Martinsville, Virginia

Blog

Rediscover Martinsville’s Museums: Virginia Museum of Natural History

Did you know that Martinsville – Henry County is home to six museums plus several exciting exhibits?  These museums and galleries will encourage your mind to wonder into your past and spark your creativity.

In this series, we will let you in on a few secrets and lesser-known facts about some of these award-winning facilities and inspire you to rediscover our museums.

We begin with the Smithsonian-affiliated Virginia Museum of Natural History. Now you may be saying to yourself, “oh yeah, the dinosaur museum,” but they are that and much more!

As the state's museum of natural history serving the entire Commonwealth and beyond, VMNH has award-winning exhibits, ground-breaking scientific research and collections, and innovative educational programs for all ages. With its outreach education programs, online resources, and traveling exhibits and displays, the Virginia Museum of Natural History is truly an institution without walls. So, to jump right in, below you will find some behind-the-scenes information: 

  • The VMNH stromatolite - a petrified, 500-million-year-old algal mass on exhibit inside the museum's Harvest Foundation Hall of Ancient Life - was collected in Bedford County, Virginia and is the largest known intact stromatolite ever found.
  • The lion scene inside the Lee and George Lester How Nature Works Gallery was commissioned by a private collector and previously adorned the great room of his home.
  • The Ancient Seas display inside the Hermes Family Foundation Fossil Overlook contains a predatory fish called Xiphactinus which swam the oceans during the time of the dinosaurs. The skeleton was prepped from rock solely with volunteer help at VMNH. Volunteer Alicia Lantz labored for many hours in the paleontology lab to liberate the fossil bones from the rock matrix they were contained within.
  • The museum's curators support research programs in the areas of paleontology, invertebrate zoology, earth sciences, archaeology and mammalogy. They are often visited by researchers from universities and other museums who need to examine portions of the museum 10+ million specimens the curators house and care for.
  • The whale skeleton suspended from the ceiling of the Harvest Foundation Hall of Ancient life is a reconstruction of a fossil first found in the 1990s in Virginia. The 14-million-year-old whale skeleton was discovered about 30 miles north of Richmond and the original fossils are housed in the paleontology collections of VMNH.
  • VMNH has begun a survey of the ants of Virginia. To date, 168 species have been recorded, but large areas of the state remain unsurveyed. Ants are important soil-dwellers that aerate and enhance the nutrition of forest soils. Some wildflower seeds won't germinate without proper "processing" by ants. Dr. Kal Ivanov, the museum's entomologist, counted 900 ant specimens in the VMNH collections when he began work here in 2014, and now the museum holds over 27,000 specimens of ants (about 25,000 of them are part of the Virginia survey). You can learn more about ants in the Suzanne Lacey Education Center located at the lower level of VMNH.

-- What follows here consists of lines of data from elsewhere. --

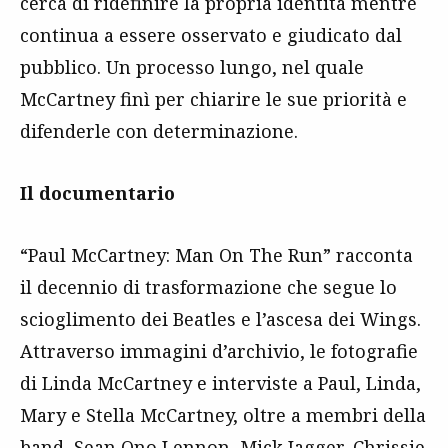
cerca di ridefinire la propria identità mentre
continua a essere osservato e giudicato dal
pubblico. Un processo lungo, nel quale
McCartney finì per chiarire le sue priorità e
difenderle con determinazione.
Il documentario
“Paul McCartney: Man On The Run” racconta
il decennio di trasformazione che segue lo
scioglimento dei Beatles e l’ascesa dei Wings.
Attraverso immagini d’archivio, le fotografie
di Linda McCartney e interviste a Paul, Linda,
Mary e Stella McCartney, oltre a membri della
band, Sean Ono Lennon,
Mick Jagger
,
Chrissie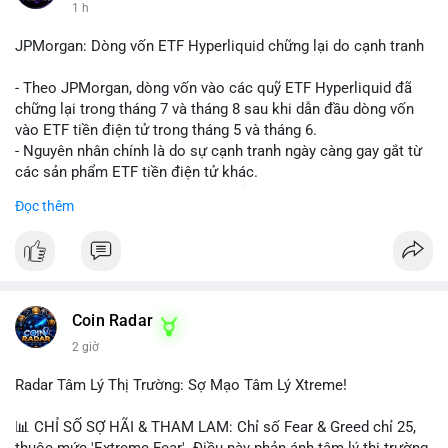
1 h
JPMorgan: Dòng vốn ETF Hyperliquid chững lại do cạnh tranh
- Theo JPMorgan, dòng vốn vào các quỹ ETF Hyperliquid đã
chững lại trong tháng 7 và tháng 8 sau khi dẫn đầu dòng vốn
vào ETF tiền điện tử trong tháng 5 và tháng 6.
- Nguyên nhân chính là do sự cạnh tranh ngày càng gay gắt từ
các sản phẩm ETF tiền điện tử khác.
- Điều này cho thấy sự quan tâm của nhà đầu tư đối với
Đọc thêm
Hyperliquid có thể đã giảm bớt, ảnh hưởng đến dòng vốn và
thanh khoản của đồng tiền này.
- Nhà đầu tư cần theo dõi sát sao diễn biến thị trường và các
yếu tố cạnh tranh để đưa ra quyết định đầu tư hợp lý.
#binancesquare
#cryptonews
#hyperliquid
#etf
#jpmorgan
Coin Radar
2 giờ
$hype
Radar Tâm Lý Thị Trường: Sợ Mạo Tâm Lý Xtreme!
#vlikevn
#titanbot
📊 CHỈ SỐ SỢ HÃI & THAM LAM: Chỉ số Fear & Greed chỉ 25,
📰 Nguồn: CoinDesk
thuộc mức 'Extreme Fear'. Điều này phản ánh tâm lý thị trường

Upcoming Events/New Exhibits:

A new exhibit that you’ll want to add to your “must-see” list is the Wild About Cats (Special Exhibit). This opens Saturday, January 25, 2020 and is included in the cost of general museum admission. The newest special exhibit at the museum features an extraordinary variety of taxidermy mounts that represent cats living throughout our planet, including lions, tigers, jaguars, cheetahs, cougars, leopards, lynx and more!  Visitors will learn all about these amazing animals, including why different species of cats have different sized spots, how far cats can jump, and just how similar these wild cats are to our domesticated feline friends.

Also, be sure to mark your calendars, another Ice Age Festival is being ushered in at the Virginia Museum of Natural History in Martinsville on Saturday, January 25 from 9 a.m. to 3 p.m.! Remarkable displays and fossils of long-extinct animals of the Ice Age will fill the museum! Interact with paleontologists and other Ice Age experts as you marvel over their collections! Children will have a blast taking part in Ice Age themed games and crafts throughout the day, as well as face painting and balloon animals! This is sure to be an event you do not want to miss.

 

Hours of Operation:

Open Monday - Saturday from 9 a.m. to 5 p.m.